The ceremony was the conventional "I do" ritual — conventional if you ignored Williams' bodyguard standing stage right dressed in ebony Klan robes and a towering black hood.
One of Aryan Nations' inner circle, Shae Spring, quipped just before the service that she could hardly wait to get out of her dress clothes, "put on a Nazi T-shirt and kick back."
Beaming after the nuptials, Williams ended the ceremony with an enthusiastic swinging-arm Nazi salute. "Heil Hitler," "Heil Hitler" exclamations softly rippled among the 20 well-wishers.
The true believers in an all-white America arrived Saturday morning. They came from Florida, Washington State, Wisconsin, Idaho, Arkansas and most of the states in the Deep South. At least two crossed the Atlantic to attend. By 1 p.m., the old Echo Theater auditorium was packed with a crowd dressed largely in black T-shirts and with more tattoos per square inch of flesh than would be found at a skin artists' convention.
Arcing over the crowd in the theater's balcony was Howard's "Klan Museum," now officially closed but still displaying artifacts such as KKK emblems and photos of cross-burnings. Nazi flags were draped from two-story-high scaffolding inside the theater. The tower's bottom bars served as a makeshift closet to hang Klan robes when not in use.

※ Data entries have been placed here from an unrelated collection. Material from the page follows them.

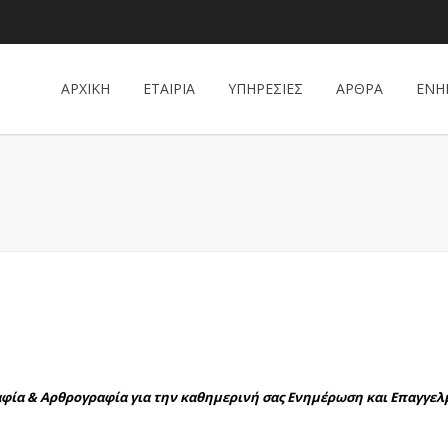
ΑΡΧΙΚΗ
ΕΤΑΙΡΙΑ
ΥΠΗΡΕΣΙΕΣ
ΑΡΘΡΑ
ΕΝΗ
αφία & Αρθρογραφία για την καθημερινή σας Ενημέρωση και Επαγγε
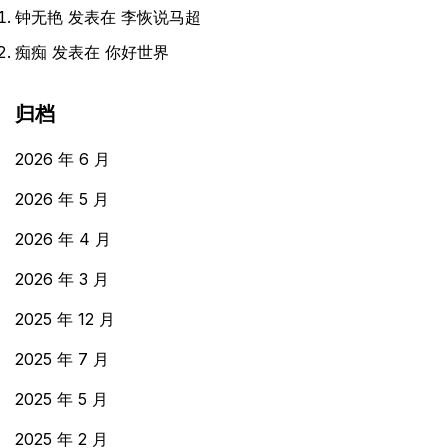
钟无艳
发表在
李恢说马超
痴痴
发表在
你好世界
归档
2026 年 6 月
2026 年 5 月
2026 年 4 月
2026 年 3 月
2025 年 12 月
2025 年 7 月
2025 年 5 月
2025 年 2 月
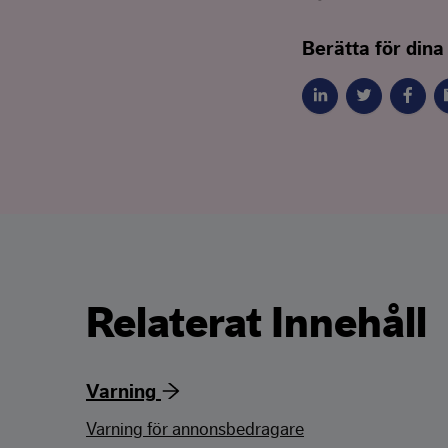
Berätta för dina
Relaterat Innehåll
Varning
Varning för annonsbedragare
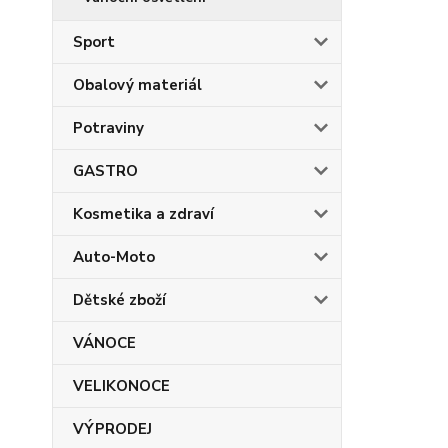
Sport
Obalový materiál
Potraviny
GASTRO
Kosmetika a zdraví
Auto-Moto
Dětské zboží
VÁNOCE
VELIKONOCE
VÝPRODEJ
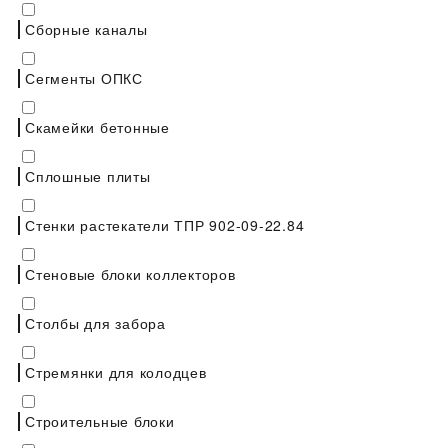
Сборные каналы
Сегменты ОПКС
Скамейки бетонные
Сплошные плиты
Стенки растекатели ТПР 902-09-22.84
Стеновые блоки коллекторов
Столбы для забора
Стремянки для колодцев
Строительные блоки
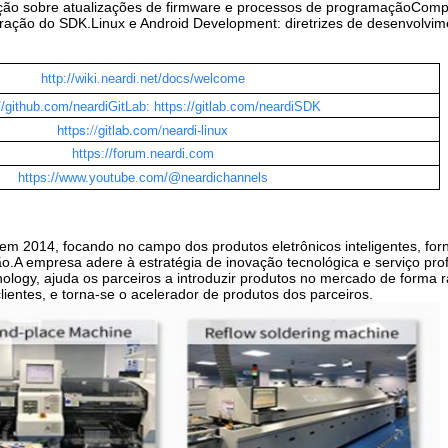
ação sobre atualizações de firmware e processos de programaçãoComp
ração do SDK.Linux e Android Development: diretrizes de desenvolvim
http://wiki.neardi.net/docs/welcome
//github.com/neardiGitLab:
https://gitlab.com/neardiSDK
https://gitlab.com/neardi-linux
https://forum.neardi.com
https://www.youtube.com/@neardichannels
a em 2014, focando no campo dos produtos eletrônicos inteligentes, fo
o.A empresa adere à estratégia de inovação tecnológica e serviço prof
hnology, ajuda os parceiros a introduzir produtos no mercado de forma 
ientes, e torna-se o acelerador de produtos dos parceiros.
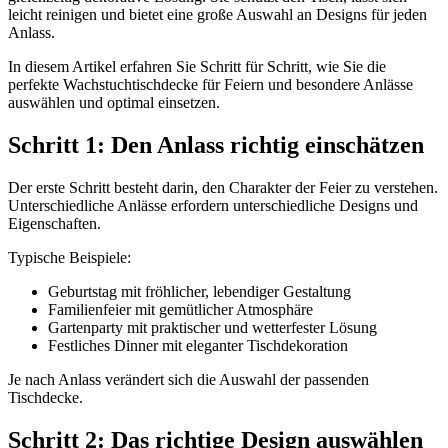
leicht reinigen und bietet eine große Auswahl an Designs für jeden
Anlass.
In diesem Artikel erfahren Sie Schritt für Schritt, wie Sie die
perfekte Wachstuchtischdecke für Feiern und besondere Anlässe
auswählen und optimal einsetzen.
Schritt 1: Den Anlass richtig einschätzen
Der erste Schritt besteht darin, den Charakter der Feier zu verstehen.
Unterschiedliche Anlässe erfordern unterschiedliche Designs und
Eigenschaften.
Typische Beispiele:
Geburtstag mit fröhlicher, lebendiger Gestaltung
Familienfeier mit gemütlicher Atmosphäre
Gartenparty mit praktischer und wetterfester Lösung
Festliches Dinner mit eleganter Tischdekoration
Je nach Anlass verändert sich die Auswahl der passenden
Tischdecke.
Schritt 2: Das richtige Design auswählen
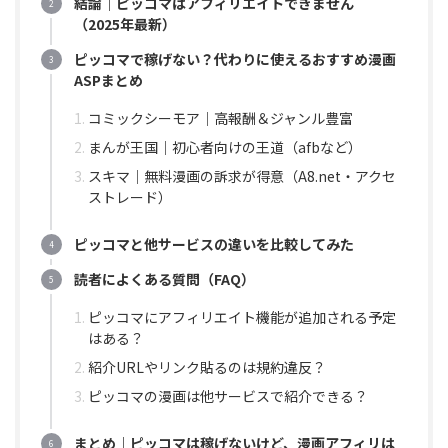
結論｜ピッコマはアフィリエイトできません
（2025年最新）
ピッコマで稼げない？代わりに使えるおすすめ漫画
ASPまとめ
コミックシーモア｜高報酬＆ジャンル豊富
まんが王国｜初心者向けの王道（afbなど）
スキマ｜無料漫画の訴求が得意（A8.net・アクセ
ストレード）
ピッコマと他サービスの違いを比較してみた
読者によくある質問（FAQ）
ピッコマにアフィリエイト機能が追加される予定
はある？
紹介URLやリンク貼るのは規約違反？
ピッコマの漫画は他サービスで紹介できる？
まとめ｜ピッコマは稼げないけど、漫画アフィリは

More banners were strung together across the back wall — Old Glory; Old Glory stripped of its the stars but with the Aryan Nations emblem in their place; the red, white circle and swastika of Nazi Germany; the rampant lion on the yellow and red Scottish flag; the white background, blue box and red cross of the Christian flag; and the absolutely essential Confederate battle flag. Behind the pennants, the light blue wall was adorned with a bigger-than-life-size drawing of Jesus and, discordantly for an Aryan Nations congress, "brotherhood of man" inscriptions of the International Order of Odd Fellows (which wasn't part of the gathering).